START Provided data

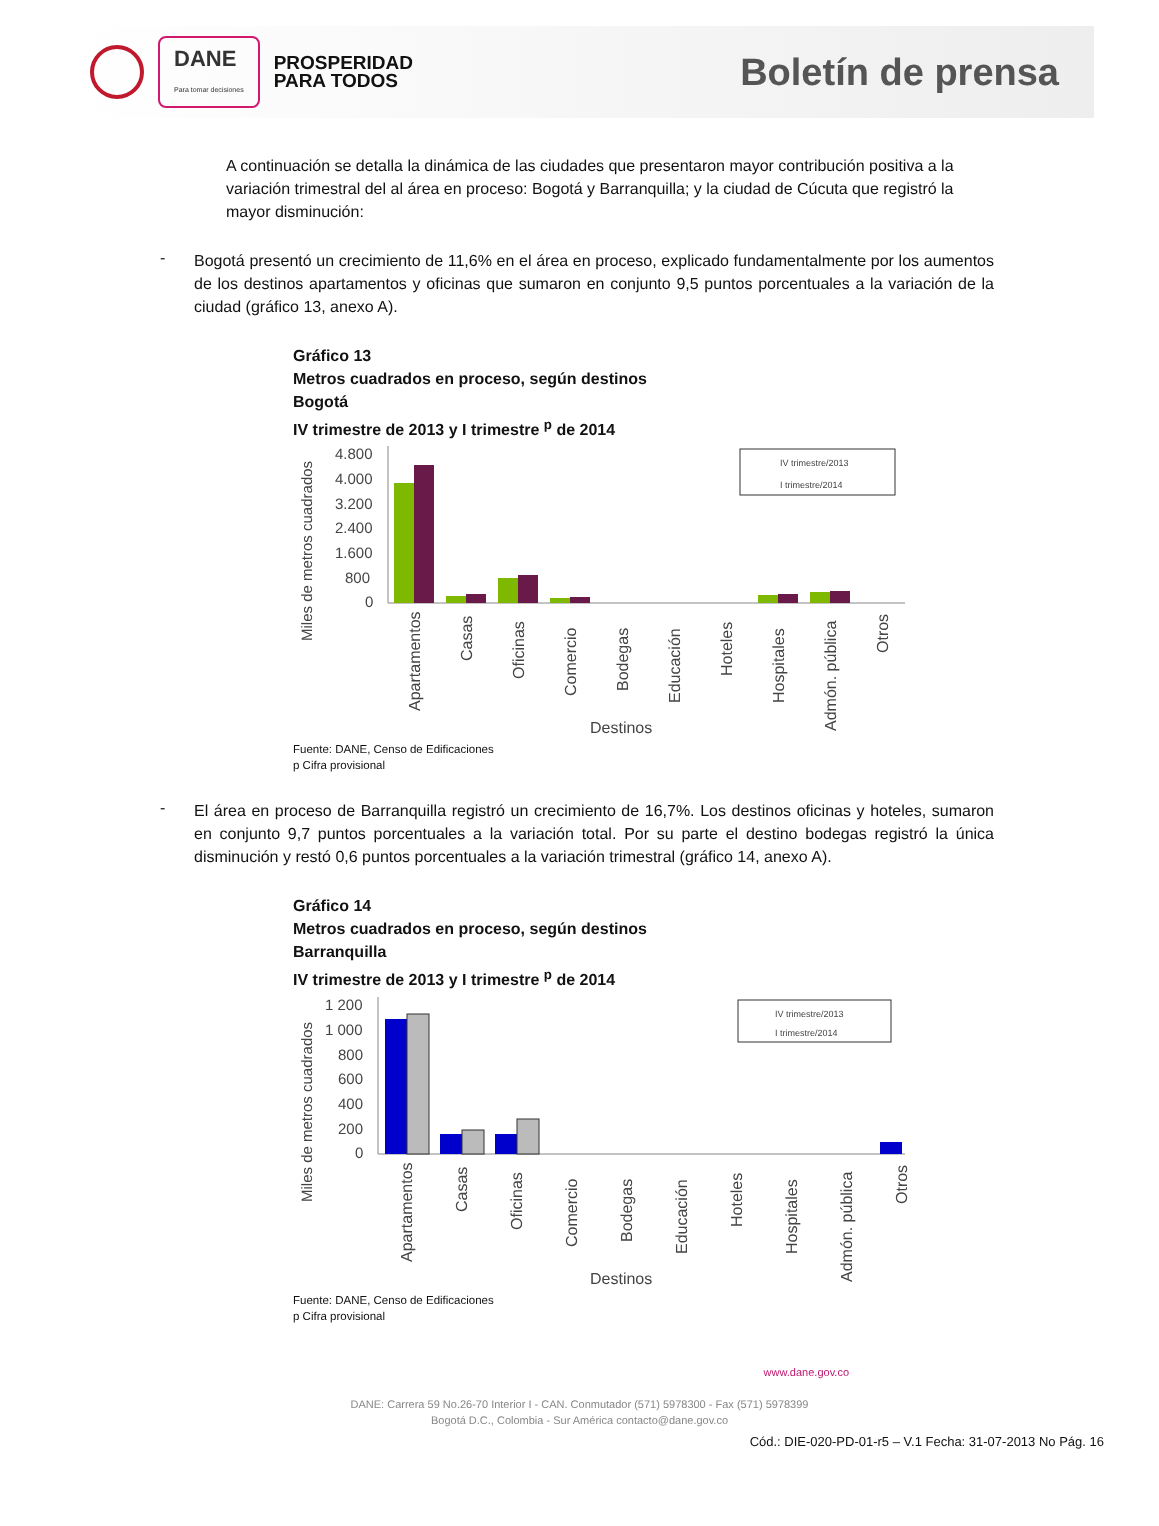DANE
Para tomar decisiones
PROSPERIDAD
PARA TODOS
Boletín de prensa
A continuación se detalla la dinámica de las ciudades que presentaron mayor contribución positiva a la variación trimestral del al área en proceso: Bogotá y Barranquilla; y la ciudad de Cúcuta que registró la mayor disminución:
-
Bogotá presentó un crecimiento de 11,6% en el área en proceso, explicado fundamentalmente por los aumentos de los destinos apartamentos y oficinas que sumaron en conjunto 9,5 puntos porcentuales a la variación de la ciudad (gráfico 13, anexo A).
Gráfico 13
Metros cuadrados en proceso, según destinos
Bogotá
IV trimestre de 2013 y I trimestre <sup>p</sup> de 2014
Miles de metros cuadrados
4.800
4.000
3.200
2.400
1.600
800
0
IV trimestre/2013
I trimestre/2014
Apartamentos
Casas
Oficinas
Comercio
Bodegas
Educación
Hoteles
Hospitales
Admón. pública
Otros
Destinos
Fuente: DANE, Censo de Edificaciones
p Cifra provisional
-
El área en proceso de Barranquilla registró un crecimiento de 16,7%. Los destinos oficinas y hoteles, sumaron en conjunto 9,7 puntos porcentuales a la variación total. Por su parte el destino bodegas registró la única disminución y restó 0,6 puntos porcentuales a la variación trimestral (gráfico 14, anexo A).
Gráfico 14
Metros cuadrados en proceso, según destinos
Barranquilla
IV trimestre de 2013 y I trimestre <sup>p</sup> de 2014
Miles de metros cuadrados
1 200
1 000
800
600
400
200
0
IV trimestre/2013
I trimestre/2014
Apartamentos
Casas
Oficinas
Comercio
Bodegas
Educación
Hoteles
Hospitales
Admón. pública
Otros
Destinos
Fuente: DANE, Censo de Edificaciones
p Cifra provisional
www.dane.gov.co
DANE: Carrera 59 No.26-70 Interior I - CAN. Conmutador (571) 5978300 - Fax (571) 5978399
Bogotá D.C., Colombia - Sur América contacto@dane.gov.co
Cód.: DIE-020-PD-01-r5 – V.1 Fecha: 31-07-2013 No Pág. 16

END Provided data

*Work task*
If a record holds a picture, leave the picture out and transcribe everything else exactly.

*Solution to this exercise*
DANE
Para tomar decisiones
PROSPERIDAD
PARA TODOS
Boletín de prensa
A continuación se detalla la dinámica de las ciudades que presentaron mayor contribución positiva a la variación trimestral del al área en proceso: Bogotá y Barranquilla; y la ciudad de Cúcuta que registró la mayor disminución:
-
Bogotá presentó un crecimiento de 11,6% en el área en proceso, explicado fundamentalmente por los aumentos de los destinos apartamentos y oficinas que sumaron en conjunto 9,5 puntos porcentuales a la variación de la ciudad (gráfico 13, anexo A).
Gráfico 13
Metros cuadrados en proceso, según destinos
Bogotá
IV trimestre de 2013 y I trimestre <sup>p</sup> de 2014
Miles de metros cuadrados
4.800
4.000
3.200
2.400
1.600
800
0
IV trimestre/2013
I trimestre/2014
Apartamentos
Casas
Oficinas
Comercio
Bodegas
Educación
Hoteles
Hospitales
Admón. pública
Otros
Destinos
Fuente: DANE, Censo de Edificaciones
p Cifra provisional
-
El área en proceso de Barranquilla registró un crecimiento de 16,7%. Los destinos oficinas y hoteles, sumaron en conjunto 9,7 puntos porcentuales a la variación total. Por su parte el destino bodegas registró la única disminución y restó 0,6 puntos porcentuales a la variación trimestral (gráfico 14, anexo A).
Gráfico 14
Metros cuadrados en proceso, según destinos
Barranquilla
IV trimestre de 2013 y I trimestre <sup>p</sup> de 2014
Miles de metros cuadrados
1 200
1 000
800
600
400
200
0
IV trimestre/2013
I trimestre/2014
Apartamentos
Casas
Oficinas
Comercio
Bodegas
Educación
Hoteles
Hospitales
Admón. pública
Otros
Destinos
Fuente: DANE, Censo de Edificaciones
p Cifra provisional
www.dane.gov.co
DANE: Carrera 59 No.26-70 Interior I - CAN. Conmutador (571) 5978300 - Fax (571) 5978399
Bogotá D.C., Colombia - Sur América contacto@dane.gov.co
Cód.: DIE-020-PD-01-r5 – V.1 Fecha: 31-07-2013 No Pág. 16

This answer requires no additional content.